Desaparecidos da ditadura
Desaparecidos da ditadura
Foto: Arte Terra

Trinta anos depois, o incêndio ainda está sendo investigado, mas os membros da comissão querem responsabilizar o Estado brasileiro pelo que chamam de “abafamento” do caso ou acobertamento do total de mortos na tragédia. A OAB também quer que a Petrobras e o governo brasileiro sejam obrigados a corrigir o valor das indenizações por perdas materiais pagas pela estatal e que indenizem as pessoas que moravam no local e que não foram incluídas como vítimas do incêndio na época.

O fogo começou por volta da meia-noite, na madrugada dos dias 24 e 25 de fevereiro de 1984, quando moradores perceberam o vazamento de gasolina em um dos oleodutos da Petrobras, que ligava a Refinaria Presidente Bernardes ao Terminal de Alemoa. A tubulação passava em uma área alagadiça, perto da vila, que era constituída principalmente por palafitas e ocupada por cerca de 6 mil pessoas, de forma irregular.

O assunto foi discutido hoje (30) pela Comissão Estadual da Verdade da Assembleia Legislativa de São Paulo. Participaram da audiência o ex-ministro de Minas e Energia do governo de Ernesto Geisel, o presidente da Petrobras na época, Shigeaki Ueki, e representantes da Comissão da Verdade da OAB.

Segundo Dojival Vieira, que era vereador de Cubatão na época do incêndio e que hoje integra a comissão da OAB local, o acidente ocorreu por uma associação de fatos, entre eles a falta de zelo e de manutenção dos dutos e tubulações da estatal. “Houve um erro na operação: foram liberados milhões de litros de combustível que aqueles dutos não suportaram.
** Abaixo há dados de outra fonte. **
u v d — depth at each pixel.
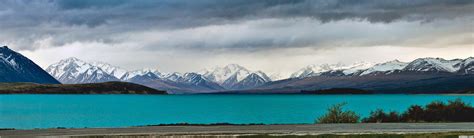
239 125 31.22
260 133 25.88
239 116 84.38
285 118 75.12
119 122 74.56
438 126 31.06
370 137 24.59
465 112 40.75
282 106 131.62
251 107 127.56
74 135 24.45
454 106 41.88
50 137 23.92
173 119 80.31
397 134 25.67
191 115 92.69
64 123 72.69
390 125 32.00
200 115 92.19
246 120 71.81
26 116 92.25
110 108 130.12
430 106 42.91
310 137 24.48
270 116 82.31
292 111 100.12
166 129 27.89
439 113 40.62
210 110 113.38
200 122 70.94
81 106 143.00
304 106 130.00
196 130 27.33
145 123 71.44
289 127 29.72
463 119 39.97
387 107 115.62
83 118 85.88
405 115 41.16
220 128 28.67
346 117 37.66
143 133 25.47
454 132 26.61
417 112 41.22
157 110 117.44
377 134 25.64
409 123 34.09
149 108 130.12
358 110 97.12
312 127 29.88
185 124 32.44
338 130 27.81
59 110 117.69
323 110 104.19
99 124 69.56
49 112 108.25
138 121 76.75
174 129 27.92
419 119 40.25
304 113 91.25
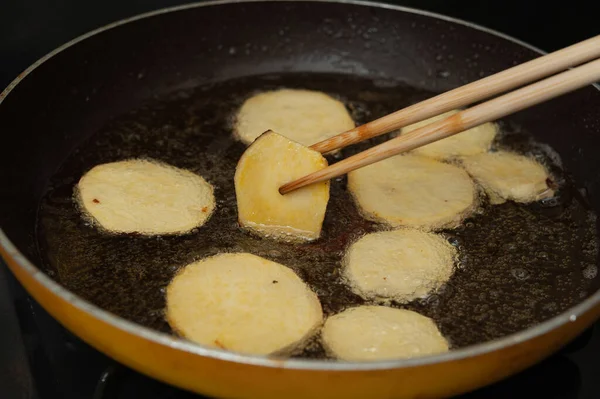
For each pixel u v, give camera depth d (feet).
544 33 1.75
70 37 1.67
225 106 1.54
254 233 1.29
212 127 1.49
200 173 1.40
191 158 1.42
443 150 1.45
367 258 1.25
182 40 1.57
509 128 1.51
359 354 1.12
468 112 1.16
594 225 1.34
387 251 1.25
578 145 1.44
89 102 1.48
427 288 1.22
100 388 1.16
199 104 1.55
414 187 1.36
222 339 1.13
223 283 1.20
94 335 1.05
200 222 1.30
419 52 1.61
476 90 1.20
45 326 1.24
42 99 1.40
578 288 1.24
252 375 1.00
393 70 1.63
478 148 1.46
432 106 1.22
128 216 1.30
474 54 1.58
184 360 1.00
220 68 1.61
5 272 1.31
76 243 1.27
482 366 1.01
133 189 1.34
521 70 1.18
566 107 1.46
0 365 1.19
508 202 1.36
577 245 1.30
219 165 1.41
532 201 1.37
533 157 1.45
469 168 1.42
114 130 1.48
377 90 1.60
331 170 1.21
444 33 1.58
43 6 1.63
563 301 1.23
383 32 1.61
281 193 1.26
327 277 1.23
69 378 1.18
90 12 1.67
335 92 1.59
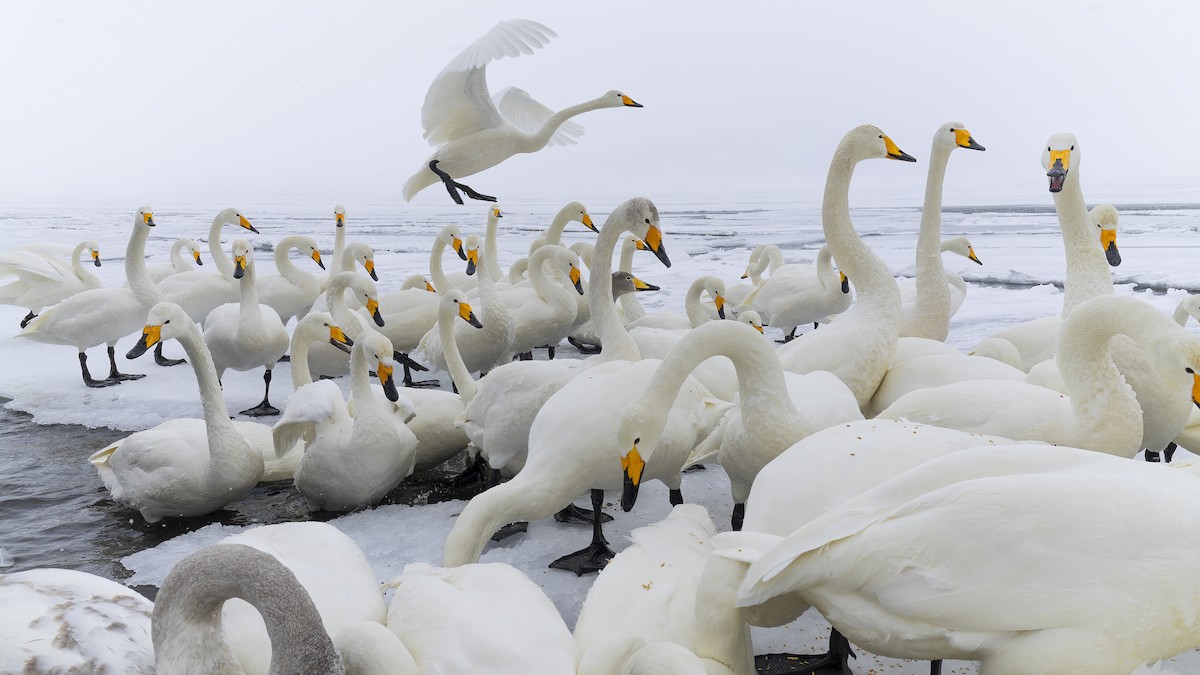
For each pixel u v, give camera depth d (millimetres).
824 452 4707
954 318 15109
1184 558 3287
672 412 5930
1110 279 7500
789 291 14773
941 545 3457
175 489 7145
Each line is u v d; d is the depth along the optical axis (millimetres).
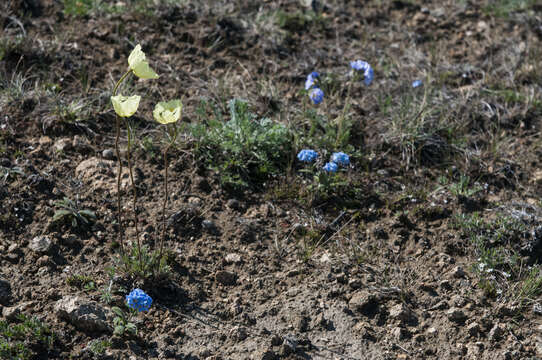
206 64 6883
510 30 8023
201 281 4711
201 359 4141
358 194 5594
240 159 5668
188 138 5789
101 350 4043
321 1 8070
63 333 4129
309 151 5395
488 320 4539
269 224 5273
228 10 7605
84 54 6695
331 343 4336
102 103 6133
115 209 5156
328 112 6402
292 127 6141
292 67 7035
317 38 7543
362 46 7516
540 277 4832
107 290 4441
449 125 6367
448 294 4770
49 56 6523
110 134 5867
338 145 5934
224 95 6430
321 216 5379
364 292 4691
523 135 6469
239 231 5145
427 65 7246
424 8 8297
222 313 4477
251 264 4895
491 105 6730
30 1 7250
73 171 5441
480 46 7711
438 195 5668
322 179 5527
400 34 7824
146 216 5137
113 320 4238
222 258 4910
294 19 7680
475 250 5105
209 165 5652
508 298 4742
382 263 5008
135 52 3678
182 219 5152
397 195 5652
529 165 6105
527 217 5348
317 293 4691
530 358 4301
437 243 5215
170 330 4301
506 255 5086
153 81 6523
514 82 7086
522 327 4539
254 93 6543
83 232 4926
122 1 7566
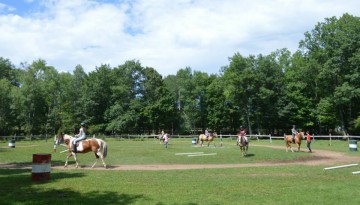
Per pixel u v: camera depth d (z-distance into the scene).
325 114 63.09
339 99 56.44
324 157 28.95
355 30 57.78
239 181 15.20
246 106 69.00
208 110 84.44
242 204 10.64
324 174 17.72
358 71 56.16
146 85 82.19
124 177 16.55
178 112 86.44
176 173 18.38
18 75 93.50
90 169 20.81
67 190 12.86
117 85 83.62
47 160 15.61
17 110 75.25
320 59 62.09
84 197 11.57
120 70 85.94
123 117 76.88
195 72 93.25
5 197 11.39
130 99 82.38
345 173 18.09
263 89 65.56
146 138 68.62
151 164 24.30
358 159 27.36
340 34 58.12
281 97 68.81
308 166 22.06
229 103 80.25
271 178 16.25
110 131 81.50
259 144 46.22
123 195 11.92
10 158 27.83
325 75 58.59
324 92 64.12
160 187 13.58
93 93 81.25
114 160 26.28
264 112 69.62
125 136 71.94
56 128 81.75
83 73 93.94
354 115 63.66
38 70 87.81
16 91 75.44
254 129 79.19
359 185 14.07
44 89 81.25
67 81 91.38
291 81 71.94
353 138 54.97
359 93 54.66
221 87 79.75
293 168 20.61
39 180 15.23
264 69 68.00
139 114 79.50
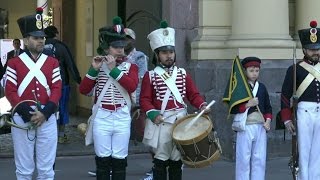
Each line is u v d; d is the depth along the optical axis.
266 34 14.30
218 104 14.13
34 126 8.65
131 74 9.28
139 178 12.20
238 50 14.16
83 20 23.11
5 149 15.30
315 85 9.82
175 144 8.92
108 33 9.25
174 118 9.26
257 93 9.98
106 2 19.91
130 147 15.16
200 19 14.97
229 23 14.91
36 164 8.98
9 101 8.68
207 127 8.80
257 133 9.96
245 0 14.33
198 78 14.59
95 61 9.12
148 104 9.22
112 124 9.20
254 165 10.04
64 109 15.62
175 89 9.30
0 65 12.33
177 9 14.95
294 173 9.98
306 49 9.87
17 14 29.78
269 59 14.25
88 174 12.53
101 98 9.24
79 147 15.44
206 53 14.71
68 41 24.66
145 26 16.48
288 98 9.98
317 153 9.91
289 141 14.22
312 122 9.84
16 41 17.34
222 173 12.70
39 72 8.77
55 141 8.96
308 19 14.97
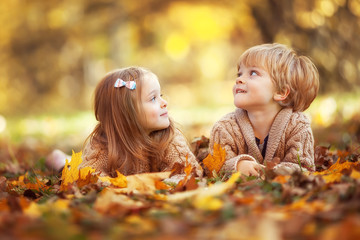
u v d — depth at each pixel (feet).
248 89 9.82
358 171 7.82
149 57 90.99
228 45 94.32
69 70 80.53
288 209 5.67
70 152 20.86
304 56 10.36
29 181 10.50
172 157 10.29
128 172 10.27
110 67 72.64
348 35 27.12
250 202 6.06
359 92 29.17
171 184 8.46
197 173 9.00
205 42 99.40
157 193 7.28
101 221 5.28
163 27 77.25
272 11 33.76
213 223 5.15
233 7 47.24
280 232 4.67
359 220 4.41
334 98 25.12
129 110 10.18
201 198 6.28
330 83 29.66
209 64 110.52
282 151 9.91
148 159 10.41
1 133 33.58
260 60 9.76
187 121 37.88
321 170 9.76
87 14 67.82
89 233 4.97
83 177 8.57
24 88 72.08
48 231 4.74
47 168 13.99
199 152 12.06
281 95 9.85
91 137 10.72
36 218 5.41
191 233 4.88
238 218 5.20
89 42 73.92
Isto, associado à ausência de manutenção, resultou no vazamento não de 700 mil litros [como se diz oficialmente], mas de mais de 2 milhões de litros de gasolina. A falta de manutenção, associada à falta de zelo, resultaram na tragédia. Houve também uma 'operação abafa', uma tentativa de acobertamento do número real de mortos”, disse, durante audiência da Comissão da Verdade.

O acobertamento das informações, segundo Vieira, tinha o objetivo de reduzir o impacto da tragédia sobre a Petrobras. “Vivia-se em um momento delicado na empresa. Reduzir o impacto da tragédia tinha três objetivos básicos: evitar a repercussão nacional e internacional para a empresa, reduzir o custo das indenizações e garantir a impunidade. E isso tudo foi feito”, avaliou.

Segundo Vieira, a estratégia também impediu a punição dos responsáveis pela tragédia. “É o incêndio com maior número de vítimas do país e a ditadura militar, ainda hoje, tenta acobertar as consequências. Ninguém foi punido. Não houve punição, mas premiação. Isso é o que a Comissão da Verdade precisa apurar”, defendeu.

Ueki, que comandava a estatal, contestou a existência de uma operação para abafar o episódio. “Não houve, dentro da Petrobras, um envolvimento em acobertamento ou desvio ou sumiço de documentos ou [tentativa de] evitar o andamento do processo. Não houve nenhum movimento para abafar [o caso]”, disse o ex-presidente da Petrobras. “O número de 500 pessoas [mortas], a empresa nunca admitiu e nem vai admitir porque não há como comprovar isso. Não há provas”.

Segundo os representantes da comissão da OAB, registros mostram que o vazamento foi relatado por moradores à empresa por volta do meio-dia, mas a Petrobras não tomou quaisquer atitudes para evitar o rompimento da tubulação e a posterior tragédia, que ocorreu durante a madrugada.

“Se houve vazamento um dia antes ou 12 horas antes e o responsável não foi lá, essa pessoa não agiu bem. Por isso abriu-se um inquérito administrativo. Se houve perda com rompimento, é da maior importância que o funcionário da Petrobras evite o vazamento. Não posso compactuar com isso. E isso foi apurado. Os que tinham cargos de confiança foram chamados e prestaram depoimento”, respondeu Ueki. 

O executivo deixou o comando da Petrobras cerca de quatro meses depois do incêndio e disse não ter conhecimento se a sindicância feita pela empresa puniu alguma pessoa pelo acidente. “Só sei que o inquérito foi concluído”.

Ueki não revelou valores, mas disse que o valor das indenizações pagas pela empresa às famílias não foi contestado. “Todos ficaram satisfeitos”. O ex-presidente da Petrobras disse ainda que não “tem conhecimento” da denúncia da exclusão de menores de 12 anos do pagamento de indenização, alegando que eles ainda não estavam em idade produtiva. “Sobre isso, não tenho conhecimento”, disse ele. O não-pagamento de indenizações por vítimas menores de 12 anos está sendo investigado pela comissão.

Para a o deputado estadual e presidente da Comissão Estadual da Verdade, Adriano Diogo, o depoimento de Ueki não trouxe novas informações para o caso. “Neste caso da Vila Socó, vazou gasolina durante 12 horas e muitos foram incinerados. É uma das maiores tragédias do país. Do ponto de vista dos fatos e da nossa ansiedade, achávamos que a pessoa fosse revelar todas as coisas que não foram reveladas ao longo desses 30 anos. Mas não. Isso é segredo fechado da ditadura”, avaliou, em entrevista após o depoimento.